Innovation in Home Care for the BoP

Client

  • Unilever

Sector

  • FMCG

Services

  • Ethnography
  • Product & Service Solutions

Between 2011 and 2012, Unilever partnered with Quicksand to address a pressing product inquiry: how low-income households across geographies in India, Nigeria, China, Indonesia, and South Africa manage home hygiene. Using design research and co-creation approaches, the team sought to understand the everyday needs of consumers, specifically during home cleaning processes like surface cleaning, dish washing, and toilet cleaning. With these on-ground learnings, the team was able to bring socio-cultural contexts into concept and product development. The approach was grounded in the belief that it is not enough to simply produce cheaper everyday products, but to understand how cultural contexts shape everyday needs and practices.

The four distinct projects were underpinned by foundational research aimed at building a deep understanding of consumers using ground-up research that explored everyday routines, time-saving behaviours, and perceptions of values such as cleanliness and frugality. We worked in partnership with Quantum, a quantitative research agency in India and CIA, a South Africa based market research firm.

Context

Unilever’s Household Care vertical identified product innovation opportunities by shifting focus to an often-overlooked segment: non-users at the base of the pyramid. A central focus of the study was to foster change in rural consumers’ increased reliance on proxy dishwashing items such as ash, laundry powder, or lemon, rather than a specialised cleaning product. To inform this, the team mapped daily household cleaning routines across diverse contexts, uncovering patterns and behaviours that revealed opportunities for more relevant and meaningful product innovation.

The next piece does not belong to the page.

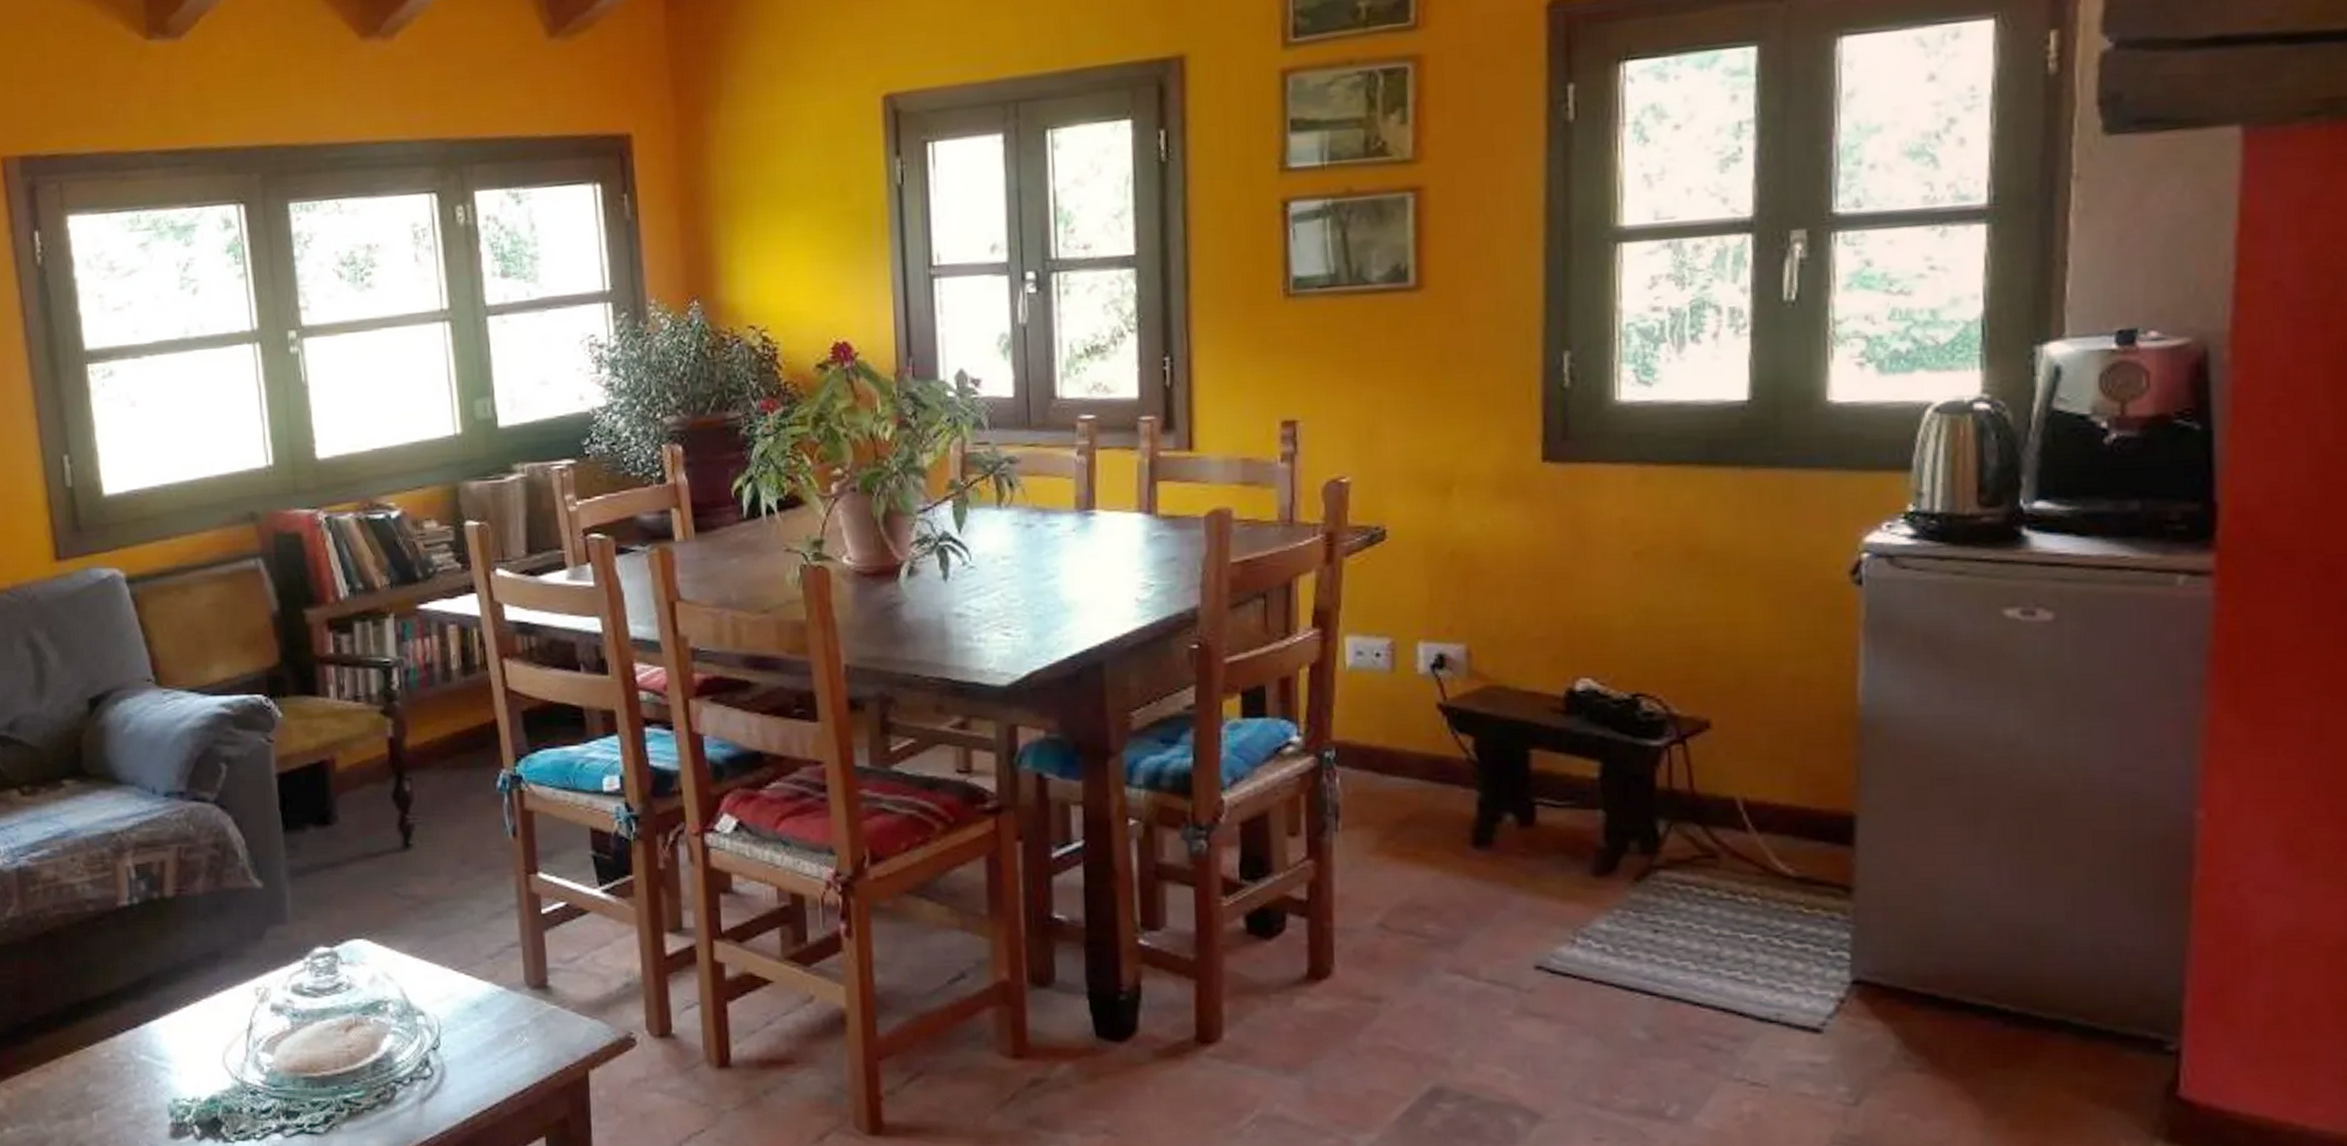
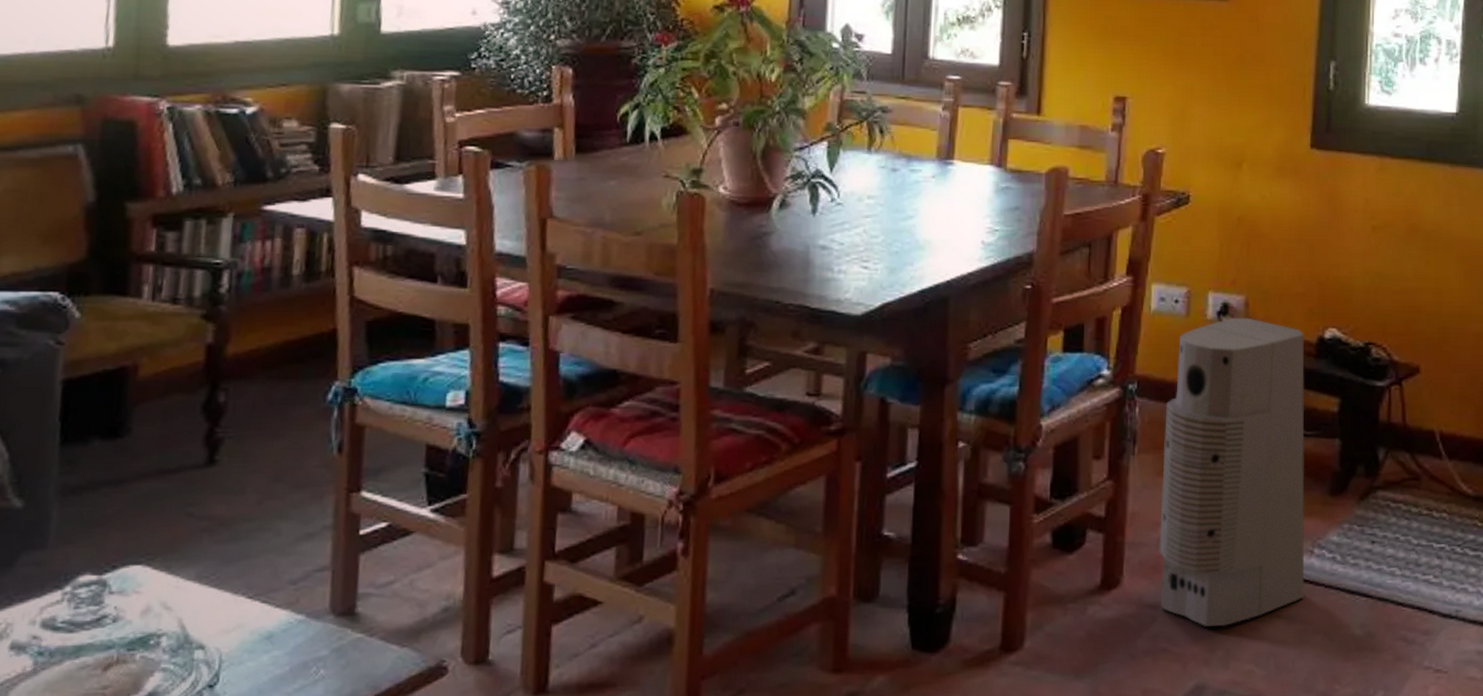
air purifier: none [1372,670,1566,1025] -> present [1159,317,1305,627]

Based on Unilever’s internal research, it was found that their existing range of home hygiene products were not addressing the specific needs of low-income households in these geographies, particularly because of different cooking practices and utensils, the nature of dirt and grime, and the textures and materials of household surfaces. These four projects were anchored around three core principles:

  • Identify unvoiced and unsolved problems faced by homemakers in daily cleaning and dishwashing.
  • Devise product and packaging solutions that solve these challenges while enhancing women’s self-esteem and aspirations and ease up their daily routines.
  • Develop sustainable business models to ensure last-mile access and adoption.

To address these challenges, Quicksand developed a methodology centered on understanding consumers within their own environments.

Home as a Space of Inquiry

The team looked at participants' homes as research sites, studying non-users' daily cleaning routines rather than mapping existing user journeys. This shift revealed how physical spaces and cultural contexts shaped cleaning behaviors differently across geographic and socio-economic segments.

Tactile materials were used as conversational probes to encourage participants to explain what cleanliness meant to them within their own living environments. This home-centered approach uncovered insights rooted in spatial arrangements and cultural habits, rather than specific product specifications.

Co-Creation Workshops and Research Artefacts

Building on these consumer ethnographies, the team facilitated co-creation workshops to translate user insights into testable product concepts. These workshops brought together product designers, packaging specialists, and local ethnographers after each research phase to ideate new directions for product development. This included experts in rural product development who understood both user constraints and building at scale. Using the Double Diamond design thinking process, domain experts systematically explored new possibilities while anchoring them in real household practices.

Workshop Toolkit

The research findings were transformed into a range of artefacts. Product prototypes built with powders and liquids were placed in people’s homes to capture contextual feedback. Documentation outputs included user journey maps, visual stories, and films capturing household cleaning practices. One notable example was a photobook documenting smells of Bangalore, which informed the development of toilet-cleaning products. These artifacts served dual purposes of helping Unilever teams visualize consumer realities as well as providing shared reference points for cross-disciplinary collaboration between research and product development.

These projects showed how geographical and cultural nuances can be integral in product development for underserved communities. Quicksand's prior experience in development projects (such as community sanitation initiatives) deepened understanding around base-of-the-pyramid households, thus bringing a unique perspective to commercial product development briefs. By situating home hygiene within cultural contexts and daily practices, this partnership established a framework to develop products that resonated with users' actual needs. Ultimately, such collaborations show how ethnographic insights can inform commercial innovation by creating products grounded in everyday realities.